Efforts to crack down on illegal mining have faced stiff resistance from gold lords, who are known to control regional governments through bribery and corruption. The federal government recently established tougher penalties for offenders and has begun destroying thousands of mines located near protected areas, but attempts to legitimize the industry have so far fallen short.
"Nobody should buy one gram of this jungle gold."
Complicating matters further is the fact that Peru's illegal gold market is nearly impossible to trace. Experts say most gold is laundered through legitimate businesses, and although some reports have identified Switzerland as a major destination, officials are still working to untangle the supply chain.

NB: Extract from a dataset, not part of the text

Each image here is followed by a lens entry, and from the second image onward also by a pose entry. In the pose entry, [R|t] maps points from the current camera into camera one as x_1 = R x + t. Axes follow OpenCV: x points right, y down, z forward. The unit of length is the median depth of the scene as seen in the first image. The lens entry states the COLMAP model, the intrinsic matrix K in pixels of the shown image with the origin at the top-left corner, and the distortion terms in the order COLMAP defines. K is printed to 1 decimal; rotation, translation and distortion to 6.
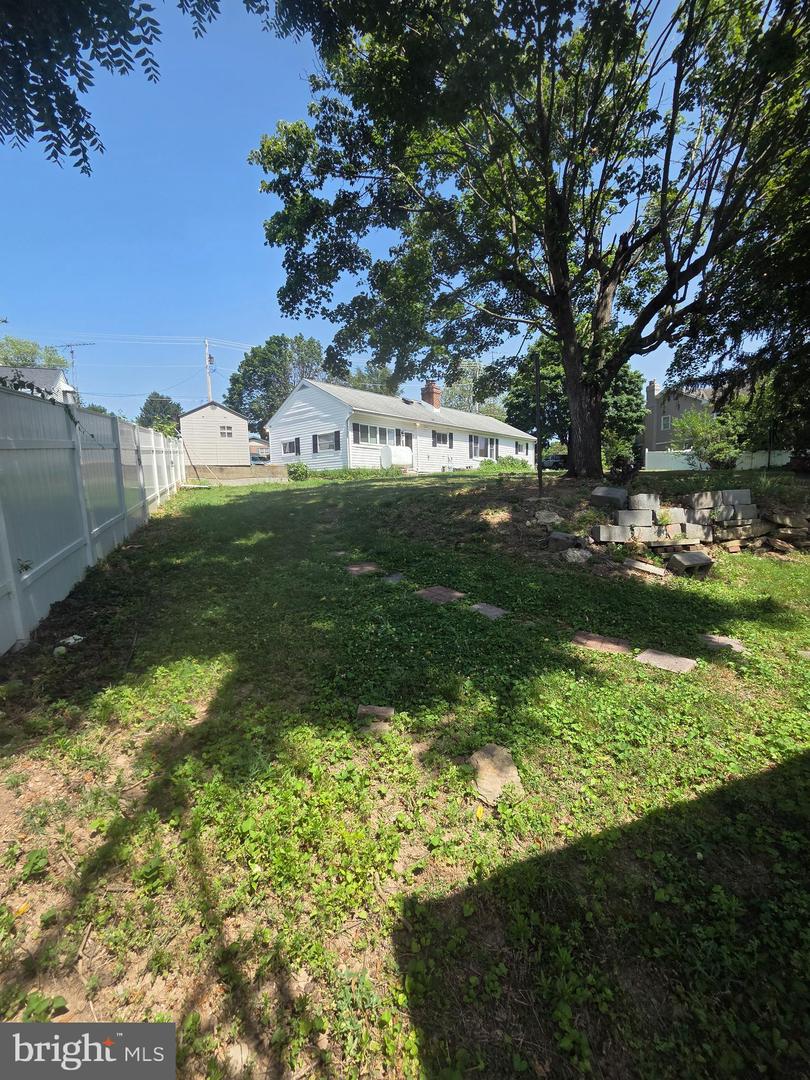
lens RADIAL K [[448.6, 0, 397.5], [0, 448.6, 528.3], [0, 0, 1]] dist [-0.003114, 0.001479]
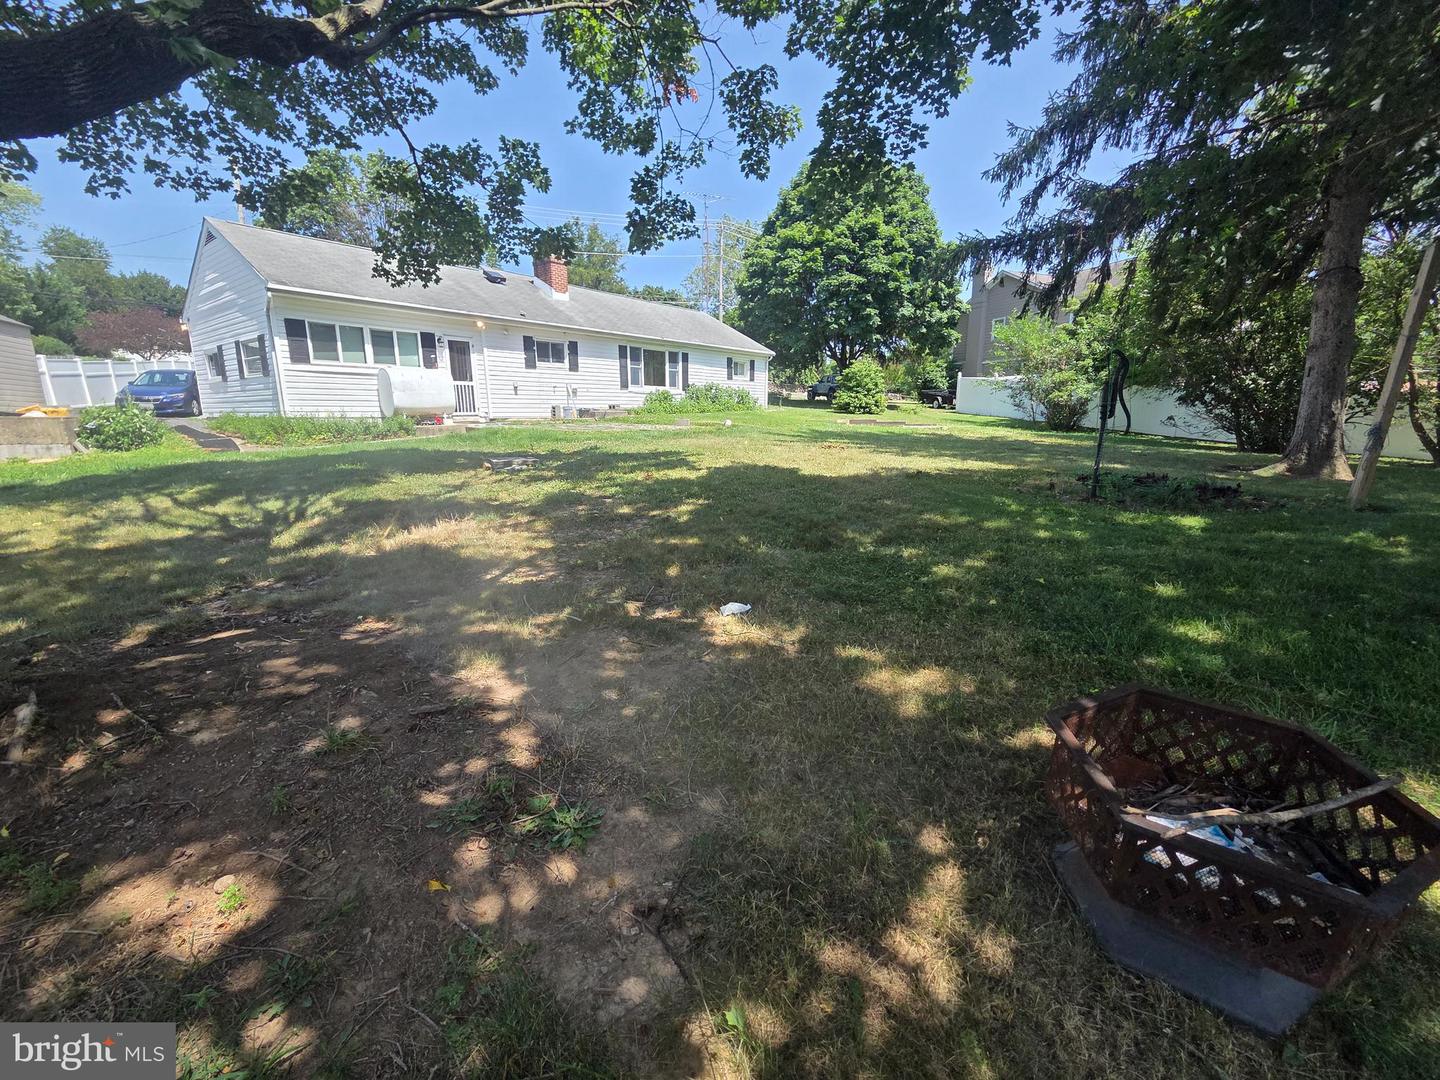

Peru's Environment Ministry hopes today's report will push officials to take more urgent action, now that they have solid (and alarming) data to underpin their efforts.
"Finally, we have very detailed and accurate data that we can turn into government action," Ernesto Raez Luna, a senior advisor in the Peruvian Ministry of Environment and co-author of the Carnegie study, said in a statement released Monday. "Nobody should buy one gram of this jungle gold. The mining must be stopped."